Lifestyle hotels differ from regular hotels in subtle ways, ways which indicate their intention to attract a Millennial audience. They might include a lobby that's a space guests would actually want to hang out in, free (and fast) WiFi connectivity, free bicycles to rent, a location in a city's "cool" neighborhood, as well as more casual dining options.
Chains like Best Western, Hilton, Hyatt, Langham and Lowes are all starting to redefine the way they deliver hospitality by taking the best of the boutique hotel experience and combining it with the savings and rewards only a chain hotel can deliver. In cities like Miami, Boston, and New York, hotel chains are now either acquiring existing properties or building new properties from scratch. Here are a few examples of the lifestyle hotel trend in North America:
Moxy by Marriott
If W Hotels had a teenage sibling, it would be Moxy Hotels. It's a boutique hotel and hostel hybrid, with a central focus on the communal lounge (free snacks) and bar. Guests are encouraged to post their experiences on social media and Moxy Hotels can be found in New York City, San Francisco, London, and Tokyo, among other cities. New openings in late 2017/early 2018 include Boston, Nashville, Seattle, and Washington, D.C.
Even Hotels by Intercontinental
If you're traveling for work and don't want to compromise your wellness routine, you'll want to look at Even Hotels which emphasize wellness and fitness. This IHG chain of hotels features fitness studios (with classes), a space with cork flooring within the room and equipment for workouts, healthier grab-and-go dining options, and eucalyptus fiber bedding.
Hyatt Centric Hotels
Hyatt's Centric label launched in 2015, and as of this year, they have centrally-located properties in cities like NYC, San Francisco, Miami, and even Waikiki. The number of rooms at Centric hotels surpasses 100, which gives theses properties less of a boutique-feel. However, with amenities like Moleskin journals, Bluetooth-enabled JBL speakers, Drybar blow dryers and eco-friendly bath products, they are definitely targeting the Millenial leisure traveler.

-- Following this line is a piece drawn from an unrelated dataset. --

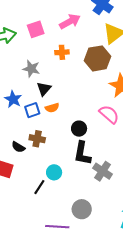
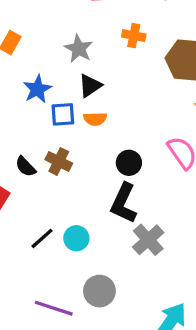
cyan circle: (54, 172) -> (76, 238), moved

Travelers with a passion for luxury and sustainability will feel right at home at 1 Hotels. These feature hemp-blend Keetsa mattresses, local artwork, eco-friendly cleaning products and triple-filtered water. There are currently two hotels in New York (Brooklyn and Central Park) and one in South Beach, Miami with plans to expand further in 2018.
Graduate Hotels are, you guessed it, boutique hotels centrally located near college campuses. Comfortable rooms feature accents from local flea markets. For more on this brand, check out The World Wanderer's post on her experience at The Graduate Oxford (where they even host to nightly live blues at the rooftop bar).
Outsite is the ultimate blend of hospitality, lifestyle, and freelance work. It's a co-living and co-working space with a little bit of health and wellness (and of course, relaxation) thrown in. From Hawaii to Costa Rica to New York City, when you book a stay with Outsite, you're joining other working professionals in a hip home-stay environment.